Was halten Sie von einer Neuauszählung der Bundestagswahl?
Ist der Bundestag evt falsch zusammen gesetzt, da es Zählfehler bei der letzten Bundestagswahl gab.
Und muss nicht wenn es berechtigten Zweifel gibt dieser durch Nachzählung ausgeschlossen werden?
Sehr geehrter Herr M.,
vielen Dank für Ihre Frage zur möglichen Neuauszählung der Bundestagswahl vom Februar 2025 und meiner Haltung dazu. Die Sorge um ein korrektes Wahlergebnis ist nachvollziehbar – schließlich ist die freie und faire Wahl das Fundament unserer Demokratie. Gerade deshalb gibt es in Deutschland sehr klare gesetzliche Verfahren, um Auszählungen zu überprüfen und eventuelle Fehler zu korrigieren.
Nach dem Bundeswahlgesetz erfolgt die Stimmenauszählung in einem mehrstufigen Verfahren, das an mehreren Punkten kontrolliert wird.
Grob zusammengefasst:
- Jede Stimme wird zunächst im Wahllokal öffentlich ausgezählt, und die Ergebnisse werden von den Mitgliedern des Wahlvorstands gegengezeichnet. Niemand zählt alleine aus.

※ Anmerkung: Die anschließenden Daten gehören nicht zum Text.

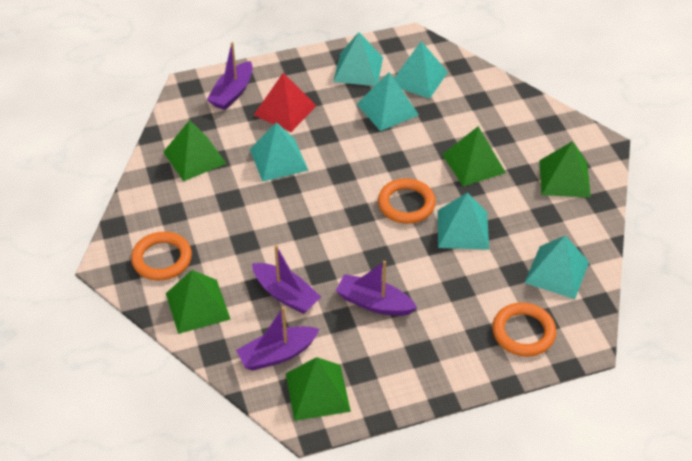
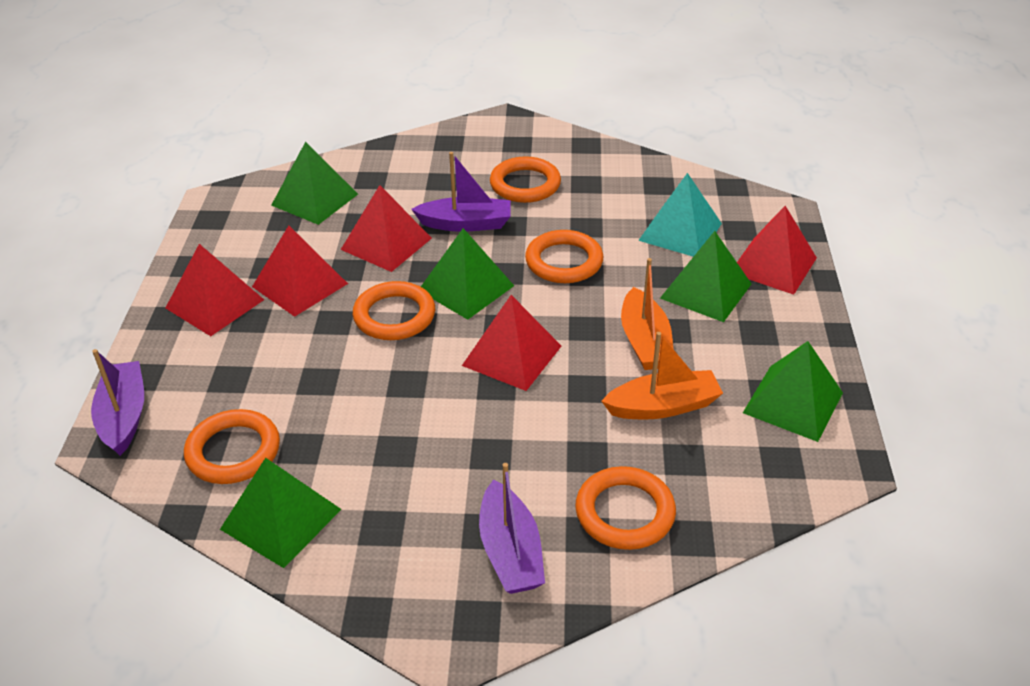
orange boat: none = 0 -> [601,332,723,420] [621,258,673,370] = 2
orange ring: [131,232,192,280] [378,178,436,224] [492,303,556,357] = 3 -> [184,409,280,484] [353,281,435,340] [490,156,561,203] [525,230,603,283] [575,466,676,550] = 5
purple boat: [207,42,253,110] [236,306,320,371] [252,245,321,314] [336,261,417,316] = 4 -> [91,349,144,456] [411,152,511,232] [479,463,545,594] = 3
red pyramid: [254,73,317,132] = 1 -> [166,244,264,336] [252,226,348,317] [341,185,432,272] [462,295,561,391] [737,206,817,295] = 5
turquoise pyramid: [250,122,309,182] [333,32,383,86] [357,72,419,131] [394,41,448,99] [438,192,489,250] [524,236,589,299] = 6 -> [638,173,722,257] = 1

- Stimmen, über deren Gültigkeit Uneinigkeit besteht, werden gesondert behandelt und protokolliert.
- Danach werden die Ergebnisse an die Kreiswahlleitung übermittelt und nochmals geprüft.
- Erst nach dieser Überprüfung werden sie an die Landes- und schließlich an die Bundesebene weitergeleitet, wo der Bundeswahlausschuss das endgültige Ergebnis feststellt.
Wenn bei diesen Prüfungen Unregelmäßigkeiten auffallen, können Nachzählungen angeordnet werden; Das ist bei der Bundestagswahl 2025 in einigen Wahlkreisen auch geschehen.
Tatsächlich gab es nach der Wahl im Februar 2025 in mehreren Wahlbezirken kleinere Korrekturen. Dabei wurden einige Stimmzettel, die zunächst falsch zugeordnet waren, richtiggestellt. Auch das Bündnis Sahra Wagenknecht (BSW) hatte Nachzählungen gefordert, weil das Ergebnis knapp war. Diese Überprüfungen fanden in den zuständigen Wahlkreisen statt und führten zu geringen Abweichungen, die aber das bundesweite Endergebnis und die Sitzverteilung im Bundestag nicht grundlegend verändert haben. Das Bundesverfassungsgericht hat daher keinen Anlass gesehen, eine flächendeckende Neuauszählung anzuordnen
Aus Grüner Sicht ist klar: Jede berechtigte Beanstandung muss sorgfältig geprüft werden. Wenn es Hinweise auf Zählfehler gibt, ist eine Nachzählung selbstverständlich richtig und notwendig – genau dafür gibt es das Wahlprüfungsverfahren nach Artikel 41 des Grundgesetzes (Art. 41, GG) und dem Wahlprüfungsgesetz (WahlPrG). Dieses Verfahren erlaubt es jedem und jeder Wahlberechtigten, innerhalb von zwei Monaten Einspruch gegen die Wahl einzulegen. Die Prüfung erfolgt durch den Bundestag und kann im Zweifel auch vor dem Bundesverfassungsgericht enden. Das schafft eine rechtsstaatlich klare und transparente Kontrolle. Die Frist zur Einlegung eines Einspruchs für die vergangene Bundestagswahl lief am 23.04.25 ab.
Eine pauschale Neuauszählung aller Stimmen in ganz Deutschland wäre dagegen weder praktikabel noch rechtlich vorgesehen. Sie setzt konkrete Anhaltspunkte für Fehler voraus, die das Gesamtergebnis beeinflussen könnten. Solche Hinweise liegen nach allen bisherigen Prüfungen allerdings nicht vor. Das Wahlverfahren hat also funktioniert – nicht fehlerfrei im Detail, aber verlässlich im Ergebnis.
Meine Haltung und die meiner Partei Bündnis 90/Die Grünen ist eindeutig: Wir wollen das Vertrauen in demokratische Prozesse stärken, indem sie nachvollziehbar und überprüfbar bleiben. Transparenz und Kontrolle sind wichtig, aber auch die Verhältnismäßigkeit. Der Rechtsstaat bietet den Rahmen, um berechtigte Zweifel zu klären, ohne durch unbegründete Nachzählungsforderungen das Vertrauen in den Wahlprozess selbst zu untergraben.
Ich hoffe ich konnte Ihnen damit weiterhelfen.